BEGIN Text shown
1 professor, 1 scientific coordinator, 1 secretary, 1 senior research fellow, 6 postdoctoral fellows, 2 MD-PhD students, 9 PhD students, 6 technicians, 3 Master students
Growth and regeneration in the CNS are influenced by many different signalling molecules. These molecules can either be growth promoting or growth inhibiting. Several years ago our group discovered an important nerve growth inhibiting molecule. This myelin protein has been purified and its cDNA was cloned. It belongs to a new family of membrane proteins (Nogo-family) with 80% identity between rat, bovine and human. Neutralizing monoclonal antibodies have been raised; their in vivo application after spinal cord or brain trauma in rats leads to outgrowth and regeneration of injured nerve fibers and to a high degree of functional recovery. Nerve fiber tracts that are not directly affected by the injury can also sprout after treatment with inhibitor-neutralising antibodies.
END Text shown
BEGIN Data extracts
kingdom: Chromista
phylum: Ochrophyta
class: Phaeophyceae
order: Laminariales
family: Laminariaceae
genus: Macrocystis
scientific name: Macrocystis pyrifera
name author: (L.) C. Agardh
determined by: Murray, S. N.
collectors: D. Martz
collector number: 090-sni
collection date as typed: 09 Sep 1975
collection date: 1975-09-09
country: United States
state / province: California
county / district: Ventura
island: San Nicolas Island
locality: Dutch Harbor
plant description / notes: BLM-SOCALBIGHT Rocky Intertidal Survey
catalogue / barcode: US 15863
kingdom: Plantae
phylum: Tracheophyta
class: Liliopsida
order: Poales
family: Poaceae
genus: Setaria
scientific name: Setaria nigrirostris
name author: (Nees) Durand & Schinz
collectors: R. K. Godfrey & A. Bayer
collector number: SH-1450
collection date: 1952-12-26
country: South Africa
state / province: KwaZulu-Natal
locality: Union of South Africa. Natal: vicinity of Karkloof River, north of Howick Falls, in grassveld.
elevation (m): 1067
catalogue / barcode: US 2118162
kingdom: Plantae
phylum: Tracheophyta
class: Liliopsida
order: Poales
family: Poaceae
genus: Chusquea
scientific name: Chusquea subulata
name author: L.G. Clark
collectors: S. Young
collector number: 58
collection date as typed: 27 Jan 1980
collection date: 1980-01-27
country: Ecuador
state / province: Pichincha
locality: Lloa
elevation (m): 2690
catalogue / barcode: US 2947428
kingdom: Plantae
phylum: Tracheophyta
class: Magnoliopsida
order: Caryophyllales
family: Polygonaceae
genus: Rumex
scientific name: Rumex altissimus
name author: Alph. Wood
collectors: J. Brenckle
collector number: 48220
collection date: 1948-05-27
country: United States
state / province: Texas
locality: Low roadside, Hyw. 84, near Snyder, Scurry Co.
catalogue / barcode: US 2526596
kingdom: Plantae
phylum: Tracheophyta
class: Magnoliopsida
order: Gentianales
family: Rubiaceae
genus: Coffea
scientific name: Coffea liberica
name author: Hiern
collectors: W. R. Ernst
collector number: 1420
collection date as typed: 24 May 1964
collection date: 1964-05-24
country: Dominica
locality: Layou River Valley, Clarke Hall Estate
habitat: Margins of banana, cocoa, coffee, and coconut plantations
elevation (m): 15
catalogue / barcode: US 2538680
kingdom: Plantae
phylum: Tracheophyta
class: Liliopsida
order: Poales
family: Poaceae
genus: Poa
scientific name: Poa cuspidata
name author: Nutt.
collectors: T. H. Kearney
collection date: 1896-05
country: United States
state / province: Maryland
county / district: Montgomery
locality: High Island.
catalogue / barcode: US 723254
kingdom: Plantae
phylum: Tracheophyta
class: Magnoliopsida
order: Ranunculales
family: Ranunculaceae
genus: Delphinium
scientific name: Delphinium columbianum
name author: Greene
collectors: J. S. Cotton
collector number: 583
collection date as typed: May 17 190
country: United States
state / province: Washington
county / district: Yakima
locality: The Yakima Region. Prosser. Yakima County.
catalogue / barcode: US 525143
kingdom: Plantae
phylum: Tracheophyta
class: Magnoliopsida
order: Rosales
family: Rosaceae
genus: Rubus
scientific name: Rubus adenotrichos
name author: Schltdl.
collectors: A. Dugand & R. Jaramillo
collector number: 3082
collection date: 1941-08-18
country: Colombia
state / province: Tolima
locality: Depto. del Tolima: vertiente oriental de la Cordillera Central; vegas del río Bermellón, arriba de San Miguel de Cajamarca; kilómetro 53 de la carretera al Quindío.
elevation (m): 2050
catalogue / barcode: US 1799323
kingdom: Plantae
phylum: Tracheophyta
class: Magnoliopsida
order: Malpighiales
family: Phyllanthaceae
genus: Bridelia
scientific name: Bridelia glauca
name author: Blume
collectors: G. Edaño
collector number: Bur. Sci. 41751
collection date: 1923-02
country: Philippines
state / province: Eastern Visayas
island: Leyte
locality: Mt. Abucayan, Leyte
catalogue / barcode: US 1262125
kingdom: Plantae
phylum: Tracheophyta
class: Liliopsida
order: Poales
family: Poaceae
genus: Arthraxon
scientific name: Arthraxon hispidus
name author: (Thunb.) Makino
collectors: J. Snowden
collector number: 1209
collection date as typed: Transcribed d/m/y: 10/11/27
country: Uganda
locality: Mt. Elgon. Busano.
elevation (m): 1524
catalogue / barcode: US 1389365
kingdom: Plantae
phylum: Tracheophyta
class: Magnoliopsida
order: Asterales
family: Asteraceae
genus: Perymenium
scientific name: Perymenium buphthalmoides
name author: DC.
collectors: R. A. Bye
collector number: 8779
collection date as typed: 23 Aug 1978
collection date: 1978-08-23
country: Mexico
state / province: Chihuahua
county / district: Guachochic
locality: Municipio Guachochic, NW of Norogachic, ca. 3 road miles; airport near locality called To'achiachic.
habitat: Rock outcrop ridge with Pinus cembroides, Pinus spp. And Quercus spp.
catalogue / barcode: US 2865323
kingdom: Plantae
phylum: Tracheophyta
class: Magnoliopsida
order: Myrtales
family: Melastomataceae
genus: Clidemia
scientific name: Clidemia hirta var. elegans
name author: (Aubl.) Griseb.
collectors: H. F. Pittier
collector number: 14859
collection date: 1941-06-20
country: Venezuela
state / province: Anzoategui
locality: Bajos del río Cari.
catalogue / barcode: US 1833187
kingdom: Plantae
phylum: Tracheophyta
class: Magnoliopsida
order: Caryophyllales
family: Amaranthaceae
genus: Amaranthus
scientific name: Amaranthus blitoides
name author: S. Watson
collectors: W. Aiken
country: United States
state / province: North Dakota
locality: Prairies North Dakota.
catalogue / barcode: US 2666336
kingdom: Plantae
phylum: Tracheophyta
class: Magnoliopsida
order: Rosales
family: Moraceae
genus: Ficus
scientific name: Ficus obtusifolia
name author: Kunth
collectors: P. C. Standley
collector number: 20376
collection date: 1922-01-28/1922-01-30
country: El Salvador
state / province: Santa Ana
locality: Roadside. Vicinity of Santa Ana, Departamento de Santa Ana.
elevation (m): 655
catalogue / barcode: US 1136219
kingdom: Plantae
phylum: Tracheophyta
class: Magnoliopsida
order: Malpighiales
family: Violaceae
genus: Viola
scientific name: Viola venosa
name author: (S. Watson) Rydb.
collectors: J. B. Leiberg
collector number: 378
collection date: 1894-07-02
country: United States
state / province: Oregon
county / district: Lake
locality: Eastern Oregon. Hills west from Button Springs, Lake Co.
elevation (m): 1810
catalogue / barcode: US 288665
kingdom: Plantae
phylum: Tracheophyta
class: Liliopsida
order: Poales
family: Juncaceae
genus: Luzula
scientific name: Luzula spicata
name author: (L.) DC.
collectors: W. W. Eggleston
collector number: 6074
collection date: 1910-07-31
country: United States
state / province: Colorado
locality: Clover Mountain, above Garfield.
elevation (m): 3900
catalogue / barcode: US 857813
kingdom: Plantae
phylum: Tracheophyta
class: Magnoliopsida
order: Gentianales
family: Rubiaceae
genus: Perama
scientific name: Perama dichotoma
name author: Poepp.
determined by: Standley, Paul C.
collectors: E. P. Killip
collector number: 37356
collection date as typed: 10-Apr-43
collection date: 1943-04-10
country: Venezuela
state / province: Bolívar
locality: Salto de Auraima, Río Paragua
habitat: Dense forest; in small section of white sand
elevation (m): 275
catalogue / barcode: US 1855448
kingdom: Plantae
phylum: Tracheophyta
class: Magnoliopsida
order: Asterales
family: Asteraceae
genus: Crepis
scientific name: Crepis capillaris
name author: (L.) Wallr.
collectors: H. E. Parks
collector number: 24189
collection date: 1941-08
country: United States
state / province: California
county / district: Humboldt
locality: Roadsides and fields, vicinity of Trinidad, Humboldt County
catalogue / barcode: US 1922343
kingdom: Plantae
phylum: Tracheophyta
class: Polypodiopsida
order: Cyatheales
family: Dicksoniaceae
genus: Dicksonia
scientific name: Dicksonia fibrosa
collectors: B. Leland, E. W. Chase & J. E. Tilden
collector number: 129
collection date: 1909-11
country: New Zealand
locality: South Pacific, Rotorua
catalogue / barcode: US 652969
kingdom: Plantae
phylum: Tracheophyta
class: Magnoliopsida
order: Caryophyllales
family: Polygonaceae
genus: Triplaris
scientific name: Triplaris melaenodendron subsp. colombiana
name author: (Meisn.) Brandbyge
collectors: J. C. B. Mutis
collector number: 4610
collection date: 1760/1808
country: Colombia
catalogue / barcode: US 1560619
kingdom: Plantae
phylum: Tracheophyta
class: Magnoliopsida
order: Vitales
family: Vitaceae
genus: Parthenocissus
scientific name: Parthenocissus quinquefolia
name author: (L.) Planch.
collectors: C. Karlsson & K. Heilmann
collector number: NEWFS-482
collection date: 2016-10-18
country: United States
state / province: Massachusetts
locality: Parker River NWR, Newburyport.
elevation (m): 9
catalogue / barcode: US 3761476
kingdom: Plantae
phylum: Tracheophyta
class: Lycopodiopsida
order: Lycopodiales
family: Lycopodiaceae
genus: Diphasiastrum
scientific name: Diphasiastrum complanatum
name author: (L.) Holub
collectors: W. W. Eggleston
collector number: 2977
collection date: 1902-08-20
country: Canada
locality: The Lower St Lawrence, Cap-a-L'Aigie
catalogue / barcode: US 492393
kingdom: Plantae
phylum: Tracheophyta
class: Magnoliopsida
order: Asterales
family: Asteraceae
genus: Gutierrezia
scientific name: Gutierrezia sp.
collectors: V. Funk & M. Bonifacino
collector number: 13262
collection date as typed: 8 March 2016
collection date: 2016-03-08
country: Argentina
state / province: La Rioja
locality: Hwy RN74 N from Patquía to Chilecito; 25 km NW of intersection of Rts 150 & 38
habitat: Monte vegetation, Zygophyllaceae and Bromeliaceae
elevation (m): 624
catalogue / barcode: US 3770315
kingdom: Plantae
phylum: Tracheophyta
END Data extracts
Action item A:
Answer these questions about the nerve regeneration text:
(i) How many PhD students are in the group?
(ii) What percentage identity does the Nogo family show between species?
(iii) What kind of antibodies were raised against the inhibitor?
Action item B: Please list every species the nerve regeneration text names when it gives the protein family's identity across species.
Action item C: Carry the nerve regeneration text forward from its last sentence.

Written reply A:
(i) 9
(ii) 80%
(iii) Neutralizing monoclonal antibodies

Written reply B: Rat, bovine, human

Written reply C:
In vivo studies in animal models of spinal cord and brain injury on regeneration and plasticity after treatment with inhibitor-neutralising antibodies or training looking at different fiber tracts and at the formation of functional synapses. In situ and immunohistochemistry to elucidate the tissue distribution of the Nogo proteins. Characterisation of signalling partners for the Nogo proteins. Analysis of new additional functions for Nogo during development and in the adult nervous system.
Animal surgery, animal behaviour, axonal tracing, in situ hybridization, immunohistochemistry, electron microscopy, electrophysiology and behavior. Protein purification and characterization. Current molecular biological techniques.
Swiss National Science Foundation, Christopher and Dana Reeve Foundation (CDRF), EU FP7 PLASTICISE, EU FP7 Spinal Cord Repair, EU FP7 ARISE, EU FP7 AXREGEN, Internationale Stiftung für Forschung in Paraplegie (IRP)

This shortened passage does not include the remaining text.